Dr. Holbrook and a team of researchers collected information from adolescent trauma patients ages 12 to 19 years, including patient demographics and injury event characteristics. They conducted several surveys to measure the adolescents' functional status before and after an injury as well as early symptoms of acute stress disorder at discharge. Outcomes were assessed at hospital discharge and at 3, 6, 12, 18, and 24 months after discharge, and post-injury behavioral problems, evaluated at a 6-month followup.
The results indicate that perceived threat to life and intentional or violence-related injury doubled the likelihood of PTSD onset, as did having no control over the event leading to the injury. Death of a family member at the scene increased nearly five-fold the odds of suffering from PTSD.

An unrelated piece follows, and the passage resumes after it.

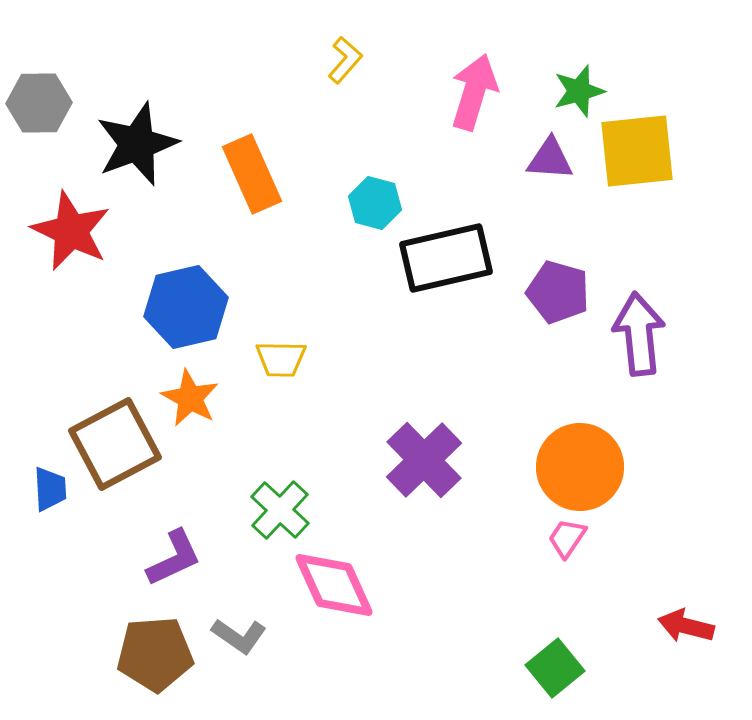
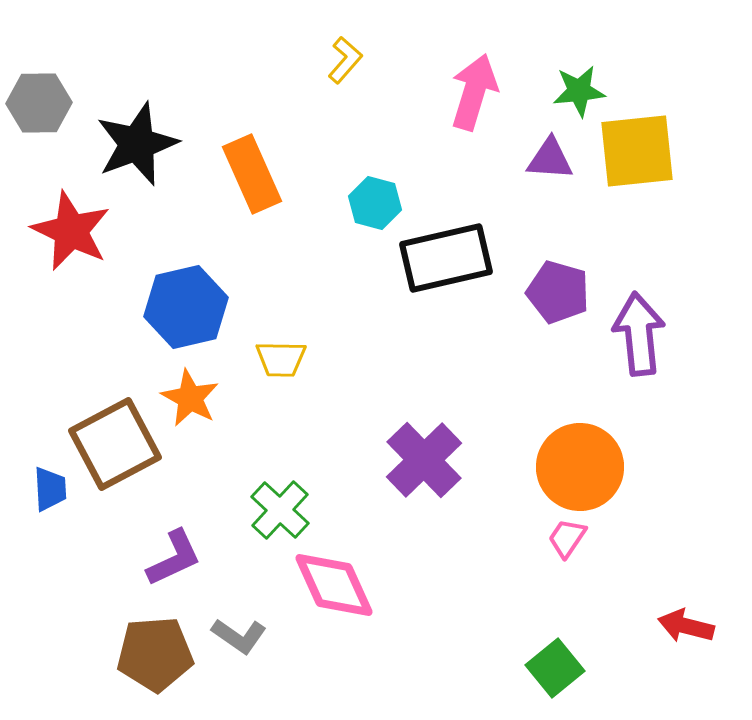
green star: rotated 10 degrees clockwise
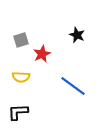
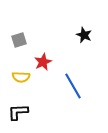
black star: moved 7 px right
gray square: moved 2 px left
red star: moved 1 px right, 8 px down
blue line: rotated 24 degrees clockwise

Girls and older adolescents had higher rates of PTSD than boys and younger adolescents. Low socioeconomic status was strongly associated with long-term PTSD. Adolescents who suffered from PTSD were more likely to have behavioral problems, abuse alcohol and drugs, have difficulty staying in school, and suffer from depression.
More details are in "Long-term posttraumatic stress disorder persists after major trauma in adolescents: New data on risk factors and functional outcome," by Dr. Holbrook, David B. Hoyt, M.D., F.A.C.S., Raul Coimbra, M.D., F.A.C.S., and others, in the April 2005 Journal of Trauma, Injury, Infection, and Critical Care 58, pp. 764-771.